What is being asked: For the word "ifdef", find each line in the entries where it occurs and copy that line.

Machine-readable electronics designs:

★ ★ ★

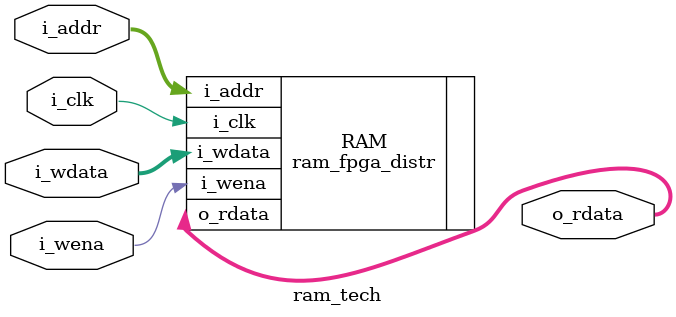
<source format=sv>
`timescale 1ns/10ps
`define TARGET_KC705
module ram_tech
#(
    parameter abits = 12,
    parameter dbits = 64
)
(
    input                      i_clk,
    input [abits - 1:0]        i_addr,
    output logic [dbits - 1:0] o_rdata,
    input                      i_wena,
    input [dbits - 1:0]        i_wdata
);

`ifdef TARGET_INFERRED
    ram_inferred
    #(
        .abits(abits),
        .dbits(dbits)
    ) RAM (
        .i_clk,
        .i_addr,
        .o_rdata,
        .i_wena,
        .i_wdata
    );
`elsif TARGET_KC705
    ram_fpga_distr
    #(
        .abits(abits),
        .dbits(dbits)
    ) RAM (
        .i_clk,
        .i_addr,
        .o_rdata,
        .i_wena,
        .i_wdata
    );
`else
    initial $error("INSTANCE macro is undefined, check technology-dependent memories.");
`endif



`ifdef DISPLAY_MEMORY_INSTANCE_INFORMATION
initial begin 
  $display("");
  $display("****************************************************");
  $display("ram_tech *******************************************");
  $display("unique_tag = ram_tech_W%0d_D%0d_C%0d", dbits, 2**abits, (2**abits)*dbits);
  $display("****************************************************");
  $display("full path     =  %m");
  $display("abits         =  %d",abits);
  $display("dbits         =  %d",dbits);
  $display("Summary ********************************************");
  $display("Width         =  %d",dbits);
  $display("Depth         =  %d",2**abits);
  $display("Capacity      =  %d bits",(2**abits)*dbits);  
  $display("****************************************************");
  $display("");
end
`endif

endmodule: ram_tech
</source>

★ ★ ★

Solved exercise:
`ifdef TARGET_INFERRED
`ifdef DISPLAY_MEMORY_INSTANCE_INFORMATION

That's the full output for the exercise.